We’ve had joint replacement optimization meetings where everyone involved was invited, over 50 to 60 people attended and each had something to do with the surgery. So, it’s definitely a team approach.
MDU Talk about the department’s outreach beyond the UK campus.
Our Sports Medicine department covers multiple sports teams, Morehead State, Kentucky State University, Georgetown College, and of course UK. We also cover many high school teams around Lexington and in Danville and Lincoln County and other surrounding counties.
We have orthopedic surgeons at Med Center Health Orthopaedics and Sports Medicine in Bowling Green. They are very active with Western Kentucky University athletics. They were the first in our physician group to start using robotic surgery techniques. We started that about five years ago.
MDU What are some misconceptions about orthopedics that you want to address?
One that I hear from patients is that an MRI is necessary for everything. We order a lot of MRIs but not every orthopedic condition warrants an MRI.
The second is that every orthopedic condition requires surgery.
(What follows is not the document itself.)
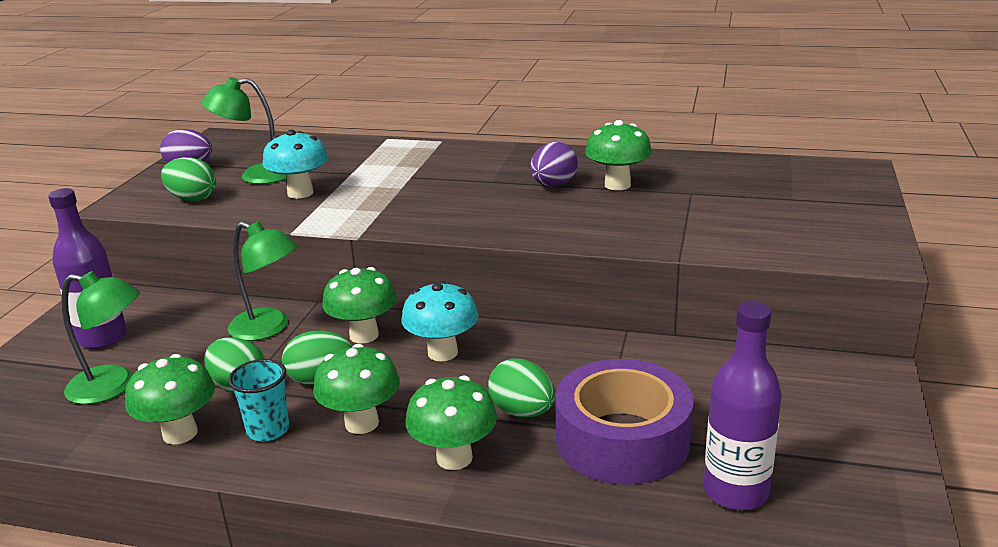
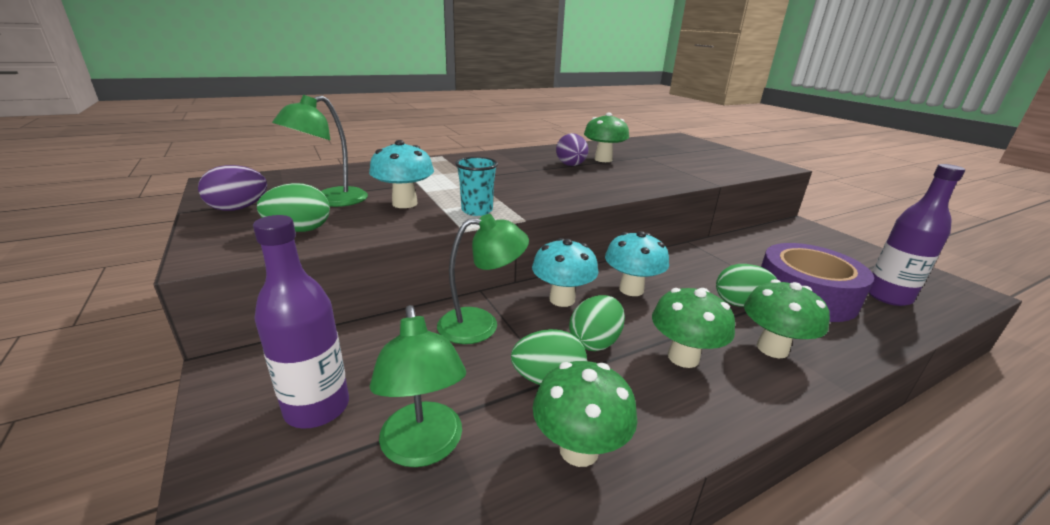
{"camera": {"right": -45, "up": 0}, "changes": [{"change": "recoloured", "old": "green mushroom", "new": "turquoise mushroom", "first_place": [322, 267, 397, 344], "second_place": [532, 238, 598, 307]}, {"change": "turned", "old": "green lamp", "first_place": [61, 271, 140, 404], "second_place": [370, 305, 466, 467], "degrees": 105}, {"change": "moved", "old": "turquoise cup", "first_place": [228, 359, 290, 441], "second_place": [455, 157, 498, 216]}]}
We spend a lot of time on non-operative techniques because we understand that there are risks and complications from surgery. Some patients may become frustrated and impatient that we don’t rush into surgery, but we feel that in some cases physical therapy and other medical options are suggested and have less overall risk for the patient.
MDU What’s on the horizon for orthopedics and sports medicine that will be a game changer?
There are a lot of things coming. I believe biologics such as stem cell replacement and PRP will all continue to improve. Robotic surgery using artificial intelligence and computer navigation will improve for even more surgical accuracy. I’d like to see us be able to regrow cartilage on a larger scale. We can do it now, in some smaller locations, with younger sports medicine patients. I hope we can learn to regrow cartilage in larger areas of the joints in older patients with arthritis. That could eliminate the need for joint replacement with artificial joints with plastic and metal.
MDU What’s your personal philosophy of care?
I treat all of my patients exactly as if they were my family. I would never recommend a treatment that I wouldn’t recommend for myself or my family. I think that makes people feel at ease, by keeping it simple.
MDU What message do you want to share about the University of Kentucky Department of Orthopaedics with our readers?
We have the most widespread group of orthopedic subspecialists in the region. We have leading physicians of character who take great care of patients.